[Solved] What's the easiest way to get the list of file names in the training dataset

poppingtonic · October 24, 2018, 9:54pm

I’m trying to see what the limits are to progressive resizing, and would like to plot out the number of images of a particular size, like in the screenshoted example from last year’s course below. Given a DataBunch, what’s the easiest way to get the filenames used so I can plot their sizes out?

This screenshot is from last year’s course, so the API is different.
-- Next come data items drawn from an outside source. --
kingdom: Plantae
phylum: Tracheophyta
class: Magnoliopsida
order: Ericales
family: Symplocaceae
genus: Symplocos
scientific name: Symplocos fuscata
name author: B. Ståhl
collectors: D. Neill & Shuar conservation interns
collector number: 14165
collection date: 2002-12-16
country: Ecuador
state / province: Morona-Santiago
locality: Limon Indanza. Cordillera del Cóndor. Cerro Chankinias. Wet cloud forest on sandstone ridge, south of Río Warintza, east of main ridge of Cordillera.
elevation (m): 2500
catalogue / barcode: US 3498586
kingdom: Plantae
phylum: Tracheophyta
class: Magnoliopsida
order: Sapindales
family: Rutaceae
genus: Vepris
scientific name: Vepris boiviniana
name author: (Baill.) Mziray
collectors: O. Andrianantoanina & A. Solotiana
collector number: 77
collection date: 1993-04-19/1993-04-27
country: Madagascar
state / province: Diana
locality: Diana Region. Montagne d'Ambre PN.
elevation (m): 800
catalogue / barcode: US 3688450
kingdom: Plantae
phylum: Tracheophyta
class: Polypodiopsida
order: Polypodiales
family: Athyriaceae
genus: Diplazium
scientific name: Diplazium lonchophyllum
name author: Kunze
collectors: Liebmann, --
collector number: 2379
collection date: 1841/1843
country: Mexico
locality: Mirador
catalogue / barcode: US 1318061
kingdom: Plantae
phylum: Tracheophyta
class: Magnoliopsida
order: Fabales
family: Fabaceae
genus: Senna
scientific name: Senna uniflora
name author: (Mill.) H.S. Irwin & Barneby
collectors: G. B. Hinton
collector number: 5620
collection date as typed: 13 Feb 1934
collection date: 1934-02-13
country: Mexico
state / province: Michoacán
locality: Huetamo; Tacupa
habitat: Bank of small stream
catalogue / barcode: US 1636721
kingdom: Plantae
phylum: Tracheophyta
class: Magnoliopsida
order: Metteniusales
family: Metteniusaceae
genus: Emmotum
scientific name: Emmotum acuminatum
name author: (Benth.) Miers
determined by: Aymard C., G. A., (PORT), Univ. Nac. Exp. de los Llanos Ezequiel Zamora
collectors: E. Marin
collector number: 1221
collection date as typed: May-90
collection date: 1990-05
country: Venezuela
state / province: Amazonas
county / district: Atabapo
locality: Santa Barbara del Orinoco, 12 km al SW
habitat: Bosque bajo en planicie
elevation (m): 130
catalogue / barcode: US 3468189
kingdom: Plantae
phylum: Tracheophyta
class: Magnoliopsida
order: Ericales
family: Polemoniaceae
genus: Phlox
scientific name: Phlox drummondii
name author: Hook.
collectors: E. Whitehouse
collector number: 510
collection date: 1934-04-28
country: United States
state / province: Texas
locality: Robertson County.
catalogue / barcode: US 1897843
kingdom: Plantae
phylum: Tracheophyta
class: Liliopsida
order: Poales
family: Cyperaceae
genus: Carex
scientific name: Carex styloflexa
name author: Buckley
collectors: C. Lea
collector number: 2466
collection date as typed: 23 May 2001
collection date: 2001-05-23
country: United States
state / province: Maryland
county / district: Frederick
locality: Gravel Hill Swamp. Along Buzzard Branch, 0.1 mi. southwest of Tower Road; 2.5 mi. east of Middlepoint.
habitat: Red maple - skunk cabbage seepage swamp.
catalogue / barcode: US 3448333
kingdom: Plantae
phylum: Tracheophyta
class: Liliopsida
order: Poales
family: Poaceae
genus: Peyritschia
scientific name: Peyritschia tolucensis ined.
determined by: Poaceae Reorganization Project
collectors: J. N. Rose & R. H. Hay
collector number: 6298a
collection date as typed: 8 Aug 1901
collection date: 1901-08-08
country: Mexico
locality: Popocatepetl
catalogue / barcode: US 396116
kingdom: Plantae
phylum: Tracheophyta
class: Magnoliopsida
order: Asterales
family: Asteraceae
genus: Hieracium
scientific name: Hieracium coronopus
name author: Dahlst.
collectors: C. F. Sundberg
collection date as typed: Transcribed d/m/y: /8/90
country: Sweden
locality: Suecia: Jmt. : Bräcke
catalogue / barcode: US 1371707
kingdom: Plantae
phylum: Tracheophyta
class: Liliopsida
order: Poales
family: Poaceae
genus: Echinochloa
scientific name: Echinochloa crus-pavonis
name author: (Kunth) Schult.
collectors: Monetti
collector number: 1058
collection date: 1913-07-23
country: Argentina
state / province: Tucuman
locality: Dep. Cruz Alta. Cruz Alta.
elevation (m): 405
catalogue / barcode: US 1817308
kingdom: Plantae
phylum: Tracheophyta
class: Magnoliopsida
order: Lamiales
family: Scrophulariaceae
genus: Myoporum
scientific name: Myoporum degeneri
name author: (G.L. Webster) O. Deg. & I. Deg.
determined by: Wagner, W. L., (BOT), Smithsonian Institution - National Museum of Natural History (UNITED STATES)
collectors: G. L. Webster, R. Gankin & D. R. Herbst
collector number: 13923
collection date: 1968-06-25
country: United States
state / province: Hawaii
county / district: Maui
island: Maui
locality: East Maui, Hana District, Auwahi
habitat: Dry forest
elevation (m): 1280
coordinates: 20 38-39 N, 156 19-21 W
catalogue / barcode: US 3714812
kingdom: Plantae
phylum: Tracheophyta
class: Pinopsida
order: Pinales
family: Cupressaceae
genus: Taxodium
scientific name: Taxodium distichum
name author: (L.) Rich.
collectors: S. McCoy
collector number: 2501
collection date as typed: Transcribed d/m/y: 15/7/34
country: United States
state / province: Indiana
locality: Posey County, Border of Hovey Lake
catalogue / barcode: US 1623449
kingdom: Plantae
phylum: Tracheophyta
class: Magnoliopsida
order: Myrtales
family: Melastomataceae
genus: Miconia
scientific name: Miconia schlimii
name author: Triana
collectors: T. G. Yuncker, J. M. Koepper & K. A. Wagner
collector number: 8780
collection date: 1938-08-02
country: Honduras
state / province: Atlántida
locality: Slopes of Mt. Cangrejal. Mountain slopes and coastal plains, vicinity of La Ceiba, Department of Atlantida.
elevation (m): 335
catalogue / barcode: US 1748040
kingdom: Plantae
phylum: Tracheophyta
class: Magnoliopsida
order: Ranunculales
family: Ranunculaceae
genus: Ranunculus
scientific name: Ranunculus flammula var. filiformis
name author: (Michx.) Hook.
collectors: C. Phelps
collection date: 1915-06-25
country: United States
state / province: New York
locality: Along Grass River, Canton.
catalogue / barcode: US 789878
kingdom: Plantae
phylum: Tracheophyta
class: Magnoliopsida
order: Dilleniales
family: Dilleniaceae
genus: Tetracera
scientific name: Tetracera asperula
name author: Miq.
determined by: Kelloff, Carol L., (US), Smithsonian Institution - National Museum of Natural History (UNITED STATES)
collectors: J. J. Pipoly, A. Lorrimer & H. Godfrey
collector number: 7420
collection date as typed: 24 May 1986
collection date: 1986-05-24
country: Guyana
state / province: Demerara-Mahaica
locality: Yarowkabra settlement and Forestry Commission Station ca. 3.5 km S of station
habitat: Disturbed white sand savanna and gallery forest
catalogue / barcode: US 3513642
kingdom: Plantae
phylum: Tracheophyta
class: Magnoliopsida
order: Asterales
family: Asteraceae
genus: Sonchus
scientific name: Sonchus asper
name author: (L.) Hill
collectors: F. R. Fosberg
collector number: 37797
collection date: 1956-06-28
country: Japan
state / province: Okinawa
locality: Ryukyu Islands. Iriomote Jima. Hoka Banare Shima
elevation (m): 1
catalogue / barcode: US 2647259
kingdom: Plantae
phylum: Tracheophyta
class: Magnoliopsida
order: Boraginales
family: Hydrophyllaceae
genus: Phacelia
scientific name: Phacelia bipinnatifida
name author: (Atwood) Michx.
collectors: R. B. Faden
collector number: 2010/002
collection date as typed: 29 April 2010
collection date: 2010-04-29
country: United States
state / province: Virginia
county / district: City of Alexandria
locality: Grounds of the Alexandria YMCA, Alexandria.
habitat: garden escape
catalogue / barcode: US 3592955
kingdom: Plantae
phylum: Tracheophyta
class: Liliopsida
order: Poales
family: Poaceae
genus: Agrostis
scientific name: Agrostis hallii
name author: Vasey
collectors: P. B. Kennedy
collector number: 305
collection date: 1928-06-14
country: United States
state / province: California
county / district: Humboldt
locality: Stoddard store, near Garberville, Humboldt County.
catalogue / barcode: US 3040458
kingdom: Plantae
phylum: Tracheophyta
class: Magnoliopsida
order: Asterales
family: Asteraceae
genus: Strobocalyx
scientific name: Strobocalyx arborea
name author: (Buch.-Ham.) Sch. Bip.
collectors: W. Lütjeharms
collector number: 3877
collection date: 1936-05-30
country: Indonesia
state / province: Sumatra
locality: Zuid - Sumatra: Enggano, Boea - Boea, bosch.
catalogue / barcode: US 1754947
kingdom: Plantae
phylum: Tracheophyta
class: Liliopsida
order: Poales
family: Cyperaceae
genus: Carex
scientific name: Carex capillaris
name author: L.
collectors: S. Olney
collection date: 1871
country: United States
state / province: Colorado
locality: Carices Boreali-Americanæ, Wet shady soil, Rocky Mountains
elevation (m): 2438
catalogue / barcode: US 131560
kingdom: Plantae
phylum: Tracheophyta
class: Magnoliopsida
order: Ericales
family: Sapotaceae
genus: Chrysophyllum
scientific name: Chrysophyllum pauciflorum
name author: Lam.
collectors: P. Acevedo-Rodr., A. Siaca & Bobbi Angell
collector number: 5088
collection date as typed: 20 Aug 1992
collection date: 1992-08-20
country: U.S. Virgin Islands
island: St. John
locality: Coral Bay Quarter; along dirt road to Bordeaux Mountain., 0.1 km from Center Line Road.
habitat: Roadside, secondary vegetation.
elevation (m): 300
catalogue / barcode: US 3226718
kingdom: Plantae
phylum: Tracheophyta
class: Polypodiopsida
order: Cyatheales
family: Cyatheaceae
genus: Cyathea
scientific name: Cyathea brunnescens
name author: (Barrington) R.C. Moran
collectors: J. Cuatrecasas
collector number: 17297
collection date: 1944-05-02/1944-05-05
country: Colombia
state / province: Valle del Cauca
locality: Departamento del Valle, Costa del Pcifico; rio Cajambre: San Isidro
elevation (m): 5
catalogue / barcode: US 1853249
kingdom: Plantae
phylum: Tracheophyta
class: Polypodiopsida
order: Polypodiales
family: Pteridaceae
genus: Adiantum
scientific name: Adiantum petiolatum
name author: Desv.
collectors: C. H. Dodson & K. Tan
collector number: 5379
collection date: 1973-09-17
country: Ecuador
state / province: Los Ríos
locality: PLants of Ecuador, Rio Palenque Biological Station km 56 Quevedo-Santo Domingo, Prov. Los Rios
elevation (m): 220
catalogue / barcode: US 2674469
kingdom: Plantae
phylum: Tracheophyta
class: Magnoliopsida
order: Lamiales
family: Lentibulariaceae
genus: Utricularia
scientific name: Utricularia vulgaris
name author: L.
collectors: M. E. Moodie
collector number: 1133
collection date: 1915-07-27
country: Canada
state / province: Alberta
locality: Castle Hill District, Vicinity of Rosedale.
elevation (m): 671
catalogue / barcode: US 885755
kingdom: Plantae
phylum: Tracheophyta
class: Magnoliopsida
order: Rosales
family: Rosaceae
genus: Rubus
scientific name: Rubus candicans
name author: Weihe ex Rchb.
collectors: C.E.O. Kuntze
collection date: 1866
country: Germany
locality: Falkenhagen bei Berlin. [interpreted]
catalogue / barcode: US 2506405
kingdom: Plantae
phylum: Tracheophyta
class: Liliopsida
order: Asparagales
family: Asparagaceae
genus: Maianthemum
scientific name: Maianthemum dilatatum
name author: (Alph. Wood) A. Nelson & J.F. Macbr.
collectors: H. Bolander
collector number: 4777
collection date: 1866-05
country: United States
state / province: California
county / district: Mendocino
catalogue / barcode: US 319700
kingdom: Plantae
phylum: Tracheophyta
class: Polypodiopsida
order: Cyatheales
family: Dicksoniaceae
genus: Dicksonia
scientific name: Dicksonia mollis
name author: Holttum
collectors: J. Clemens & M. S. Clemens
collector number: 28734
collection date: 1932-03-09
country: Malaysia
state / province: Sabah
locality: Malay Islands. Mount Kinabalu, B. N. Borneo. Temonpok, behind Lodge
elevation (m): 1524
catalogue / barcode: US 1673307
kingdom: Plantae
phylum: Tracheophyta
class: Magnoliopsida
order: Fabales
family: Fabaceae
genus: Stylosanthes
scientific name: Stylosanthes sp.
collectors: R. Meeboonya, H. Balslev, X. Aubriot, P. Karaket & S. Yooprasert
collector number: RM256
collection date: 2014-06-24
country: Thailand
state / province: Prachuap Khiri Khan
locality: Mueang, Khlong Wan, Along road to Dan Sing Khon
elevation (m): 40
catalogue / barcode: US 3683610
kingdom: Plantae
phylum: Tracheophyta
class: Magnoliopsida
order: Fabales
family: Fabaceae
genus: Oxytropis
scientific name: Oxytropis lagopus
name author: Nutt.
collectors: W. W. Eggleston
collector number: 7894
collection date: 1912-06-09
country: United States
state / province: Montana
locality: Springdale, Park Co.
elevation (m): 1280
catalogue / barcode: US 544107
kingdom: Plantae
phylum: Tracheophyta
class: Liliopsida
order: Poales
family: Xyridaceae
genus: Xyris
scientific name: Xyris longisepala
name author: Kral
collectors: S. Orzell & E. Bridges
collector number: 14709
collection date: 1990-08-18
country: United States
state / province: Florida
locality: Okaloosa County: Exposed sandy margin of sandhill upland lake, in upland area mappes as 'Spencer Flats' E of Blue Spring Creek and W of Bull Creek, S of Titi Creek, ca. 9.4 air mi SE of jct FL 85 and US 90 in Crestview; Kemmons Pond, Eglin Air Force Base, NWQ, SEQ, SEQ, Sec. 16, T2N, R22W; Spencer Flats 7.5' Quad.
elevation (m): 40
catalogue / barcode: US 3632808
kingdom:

poppingtonic · October 24, 2018, 10:03pm

Got it. I was diving into basic_train.py unnecessarily.

data.train_ds.ds.x

Returns a ndarray of all file names.

danield · October 25, 2018, 1:12am

Just to add to this, I enjoy working with dataframes (can easily filter on specific img requirements and pull the remaining filenames), so an alternative (for viewing both sides) could be this

jeremy · October 25, 2018, 2:27am

Note that this is in DatasetTfm:

    def __getattr__(self,k):
        "Passthrough access to wrapped dataset attributes."
        return getattr(self.ds, k)

Which means that you can remove the ds:

data.train_ds.x

jeremy · October 25, 2018, 2:41am

FYI, you can also do that somewhat more idiomatically like so:

df = pd.DataFrame([x.shape[1:] for x,y in data.train_ds], columns=('h','w'))

Note that a dataset’s items are tuples of the independent and dependent vars.

danield · October 25, 2018, 4:17am

Always appreciate the more pythonic way of doing things. This led to some great albeit obvious insights (and correct me if I’m wrong):

dataset items are tuples! i.e. (image (size), breed index), which led me to…
data.train_ds[0][0] (the image) is the transformed version of the original image data.train_ds.ds[0][0]
when viewing the cropped version in data.train_ds[0][0], it changes every time. I’m putting all the pieces together now and presume that the “DatasetTfm” contains the original dataset and a transformer “tfm”, which is applies to the original image (data.train_ds.ds) and stored in data.train_ds.

Apologies if I’ve just stated the obvious, but might be insightful for anyone else like me starting out.

jeremy · October 25, 2018, 4:22am

You are extremely not wrong, and have summarize this beautifully! I’m not sure we’ve done a great job of explaining this lower-level details in the docs, so if you want to really test your understanding, feel free to try adding more info to the docs to help others too! (And do let me know if you decide to do this, and want help understanding how to contribute).

joshfp · October 25, 2018, 5:02am

And what about getting the file names for the test set, since there is no test_ds property? Is it test_dl.dataset.x the way to go?

jeremy · October 25, 2018, 5:03am

Yes that’s right. Feel free to send in a PR to add test_ds if you want BTW

joshfp · October 26, 2018, 5:34am

Done! My first PR

mmiakashs · March 17, 2019, 12:13pm

This is much needed features. But do you know how can we retrieve the files name in test dataset?